THE museum’s collection includes some remarkable Riverina inventions, including a Sunshine Harvester, the Clyde-Whitlock Plough and an almond-shelling machine.
Soon the collection will expand to hold another award-winning local invention, developed in Mangoplah in the 1980s.
This week museum staff met with farmer and inventor Warren Tyson to examine his prototypes of an innovative turbine pump that captures the power of creeks and rivers.
The Tyson Turbine, which looks like a small catamaran, involves a unique conical turbine that sits fully submerged between two pontoons.
As a river current flows through it, the turbine powers an ingenious pump which can be used to pump water or generate electricity, as needed.
The whole unit can be tethered via cable to the river bank, floating freely in a canal or river to take advantage of even relatively slow-moving water.
Tyson’s invention is a marked improvement on the water-wheels we are used to seeing on the sides of medieval flour mills, or propelling paddle-steamers.
In contrast to those cylindrical wheels which barely touch the water, his turbine was shaped so that all its blades were in contact with the water at all times, capturing much more energy with a comparatively smaller wheel.
This would enable his device to collect energy from relatively slow-flowing rivers.
The son of a Griffith rice grower, Tyson grew up surrounded by flowing irrigation channels, with countless summer afternoons spent on the banks of the Murrumbidgee river.
Early memories of swimming against the powerful river current would later inspire his quest to harness the hitherto-untapped energy in seemingly slow-moving rivers.
The turbine’s unique conical shape was endlessly prototyped until a broad-spreading cone with seven curved blades was settled upon.
Tyson then invented a positive displacement pump based upon a single hydraulic mechanism that could cope with any debris that might be sucked through it, and this invention fetched him national acclaim.
He was heralded as Innovator of the Year by The Australian in 1985, and awarded Inventor of the Year at the 1986 Henty Field Day. Orders flowed in from around Australia and the world.
But luck was not on Tyson’s side. Efforts to secure development assistance grants from the government were unsuccessful, and the 1987 Wall Street crash kyboshed his efforts to float a company to manufacture the device. Units were distributed around the world for use in developing countries, but the invention never found commercial success.

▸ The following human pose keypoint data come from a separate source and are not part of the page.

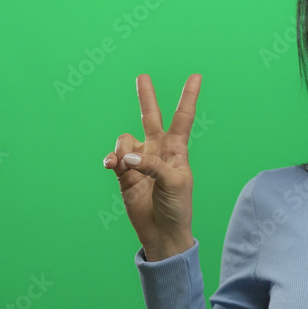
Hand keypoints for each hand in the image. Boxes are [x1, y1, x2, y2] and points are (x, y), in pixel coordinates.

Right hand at [103, 73, 201, 260]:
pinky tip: (111, 166)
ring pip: (126, 140)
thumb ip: (152, 165)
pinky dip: (111, 159)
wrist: (162, 232)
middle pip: (151, 117)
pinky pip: (114, 158)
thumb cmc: (177, 207)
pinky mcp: (124, 174)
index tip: (196, 76)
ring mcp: (140, 161)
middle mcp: (158, 150)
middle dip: (146, 97)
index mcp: (177, 150)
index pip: (183, 118)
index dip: (188, 97)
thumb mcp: (174, 183)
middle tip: (142, 77)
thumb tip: (128, 155)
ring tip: (124, 164)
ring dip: (123, 148)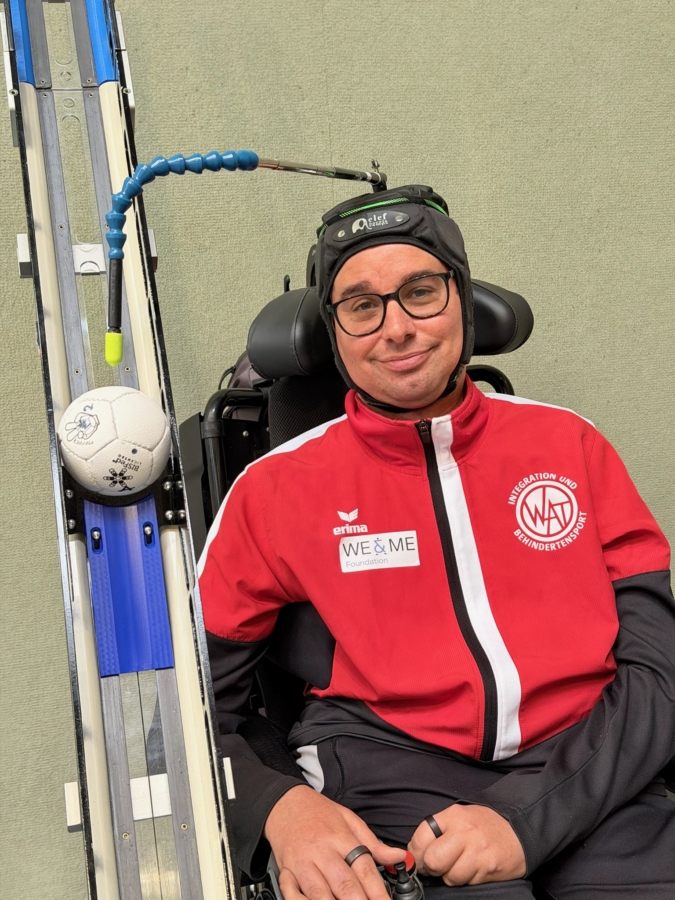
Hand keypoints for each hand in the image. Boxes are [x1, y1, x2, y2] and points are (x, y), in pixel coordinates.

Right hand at [264, 785, 405, 899]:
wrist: (284, 803)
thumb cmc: (318, 813)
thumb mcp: (348, 820)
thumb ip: (373, 844)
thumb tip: (400, 857)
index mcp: (341, 838)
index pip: (364, 868)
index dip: (378, 892)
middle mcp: (322, 852)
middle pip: (344, 885)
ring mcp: (303, 864)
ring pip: (319, 894)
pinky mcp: (286, 873)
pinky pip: (293, 895)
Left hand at [407, 804, 525, 885]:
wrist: (518, 831)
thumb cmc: (484, 825)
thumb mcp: (460, 817)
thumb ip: (438, 830)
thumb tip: (414, 851)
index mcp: (453, 816)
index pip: (422, 836)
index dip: (416, 852)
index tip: (417, 859)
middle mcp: (464, 831)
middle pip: (433, 860)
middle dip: (431, 868)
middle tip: (437, 866)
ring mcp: (477, 851)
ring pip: (450, 876)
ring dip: (450, 876)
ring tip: (458, 866)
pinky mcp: (488, 868)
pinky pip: (466, 883)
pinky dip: (465, 880)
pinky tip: (472, 869)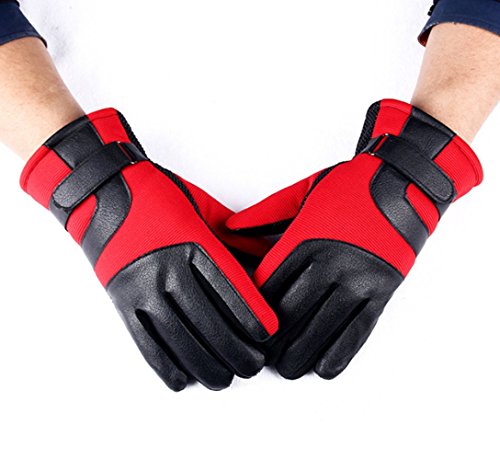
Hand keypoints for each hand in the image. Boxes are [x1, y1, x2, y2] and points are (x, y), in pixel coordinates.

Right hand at [20, 109, 277, 390]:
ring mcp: (142, 288)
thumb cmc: (160, 197)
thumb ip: (235, 236)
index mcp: (193, 242)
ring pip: (178, 337)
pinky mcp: (122, 302)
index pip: (230, 287)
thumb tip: (268, 257)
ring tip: (225, 378)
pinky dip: (164, 364)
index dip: (251, 314)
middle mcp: (167, 268)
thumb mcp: (204, 207)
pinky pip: (144, 341)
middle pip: (208, 320)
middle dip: (236, 348)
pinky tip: (183, 379)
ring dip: (205, 364)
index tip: (269, 334)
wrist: (103, 192)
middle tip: (254, 365)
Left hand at [227, 99, 481, 379]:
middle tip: (260, 355)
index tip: (244, 322)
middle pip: (292, 311)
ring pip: (322, 327)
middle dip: (273, 338)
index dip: (254, 307)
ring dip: (302, 352)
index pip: (269, 283)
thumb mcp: (302, 191)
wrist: (403, 183)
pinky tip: (325, 367)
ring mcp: (358, 279)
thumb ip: (264, 213)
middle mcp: (331, 263)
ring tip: (287, 368)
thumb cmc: (349, 186)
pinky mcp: (382, 291)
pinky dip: (340, 352)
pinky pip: (358, 330)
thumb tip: (230, 227)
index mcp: (305, 238)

The Museum of the Riverina will collect what is believed to be the last working Tyson Turbine unit in the world, as well as a selection of Tyson’s tin turbine prototypes and a collection of research papers which have been written about the Tyson Turbine.
The Tyson Turbine bears testament to the ingenuity of Riverina Farmers in engineering solutions to the challenges thrown at them by harsh conditions.
It tells a tale of innovation, perseverance and unfortunately, of tough luck bedeviling the best efforts of pioneering people who wished to tame an unforgiving landscape.